Developer outlines plan of homes; donating land for school, parks

By Alex Bridges

Papers filed with Front Royal show how a developer would use land it wants to have annexed by the town.

The Front Royal Limited Partnership faces many requirements under a rezoning plan submitted to town staff earlier this month as the developer builds homes on 600-acre property in the annexation proposal. Most of the requirements deal with transportation needs in and around the property, but the developer also must give a large piece of the land to Warren County for a school site.

The firm continues to work with town and Warren County officials on a proposal to bring more than 600 acres of land into the town limits. Earlier this month, the Front Royal Limited Partnership filed a rezoning plan that outlines how the firm would develop the property after the town annexes the land. The outline includes “proffers,” or proposed steps, amenities and monetary contributions to local government used to offset the costs of development.

The land would fall within the town agricultural and open space preservation district once annexed. The proffer statement calls for the development of no more than 818 dwelling units on 422.7 acres of the property. Of that number of units, the plan sets maximums of 715 for single-family detached homes and 144 single-family attached or multifamily dwellings. Each single-family home would span a minimum of 1,600 gross square feet.

The proffer statement also outlines a phased approach to the development of the property. The developer can build no more than 60 homes in any calendar year following the approval of the first, final plat for all or part of the property, the document states.

Before the issuance of the 200th building permit, the applicant must dedicate approximately 56 acres to the Warren County Board of Supervisors identified as community open space and school for future use as a site for either an elementary or middle school. The agreement doesn’t obligate the board to accept the land, but supervisors do have three months to take action or else the applicant no longer has to dedicate such space.

Likewise, before the issuance of the first building permit, the applicant must build a right-turn lane on westbound Happy Creek Road, and a left-turn lane on the eastbound side, at Shenandoah Shores within the existing right-of-way.

To receive the first final record plat for the development of the property, the applicant must dedicate no less than 100 feet of right-of-way for the future construction of an east-west connector road.

Front Royal Limited Partnership shall give the town $225,000 either for the construction of a traffic signal at Va. 606 and Happy Creek Road or to pay for improvements to Leach Run Parkway.

The rezoning plan also calls for the applicant to make road improvements based on traffic studies and whether or not routes and intersections meet certain levels of service. Should the developer need to keep an average level of service at certain key areas, the firm would need to contribute $1 million to Front Royal to improve the intersections at Happy Creek Road and Shenandoah Shores Road as well as at Commerce Avenue and the east-west connector. These improvements only are required if the traffic impact analysis filed with the rezoning application recommends the changes.

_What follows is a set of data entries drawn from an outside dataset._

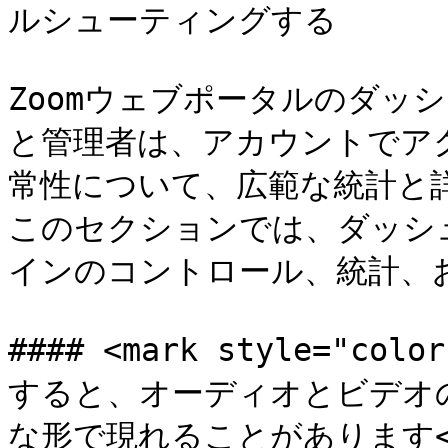
ルシューティングする

Zoomウェブポータルのダッ
と管理者は、アカウントでアク
常性について、広範な統計と
このセクションでは、ダッシ
インのコントロール、統計、
#### <mark style="
すると、オーディオとビデオ
な形で現れることがあります</ma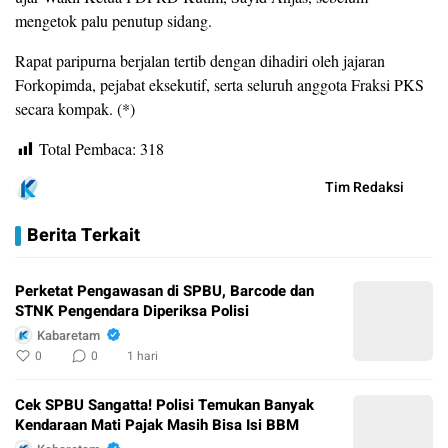
mengetok palu penutup sidang.
​Rapat paripurna berjalan tertib dengan dihadiri oleh jajaran
Forkopimda, pejabat eksekutif, serta seluruh anggota Fraksi PKS
secara kompak. (*)
Total Pembaca:
318
Tim Redaksi
Berita Terkait
Perketat Pengawasan di SPBU, Barcode dan
STNK Pengendara Diperiksa Polisi
Kabaretam
0
0
1 hari
Cek SPBU Sangatta! Polisi Temukan Banyak
Kendaraan Mati Pajak Masih Bisa Isi BBM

Under the rezoning plan, the developer must set aside a minimum of 30 percent of the property for use as permanent open space. Allowable uses include not only parks but also stormwater management facilities.

The developer would need to build a walking trail on one side of the east-west connector and on one side of the internal loop road to the north of the connector with a minimum width of 6 feet on one side. Should the town approve all final subdivision plant, that would permit sidewalks on one side of each street in the development, the applicant also would need to build alternative walking trails at least 5 feet wide and 3 miles long.

The applicant proposes to build a neighborhood park no later than the issuance of the 200th building permit. A second park would be built by the 400th permit and a third by the issuance of the 600th permit. The plan includes details of the amenities included in each neighborhood park.

In addition to the monetary contributions paid to Front Royal, the applicant proposes to pay $9,000 to Warren County for each occupancy permit issued for dwelling units.

The plan also outlines how the developer must treat nearby Mary’s Shady Lane and the residents on that road.

The rezoning plan does not specifically state the development would connect to the town’s water and/or sewer supply or that Front Royal would accept the housing project into the system. The plan notes that the town is studying the creation of a northern loop for its water system that would serve the Shenandoah Shores and Happy Creek Road area. But the plan leaves open the possibility that the applicant could build an elevated water storage tank for the housing development.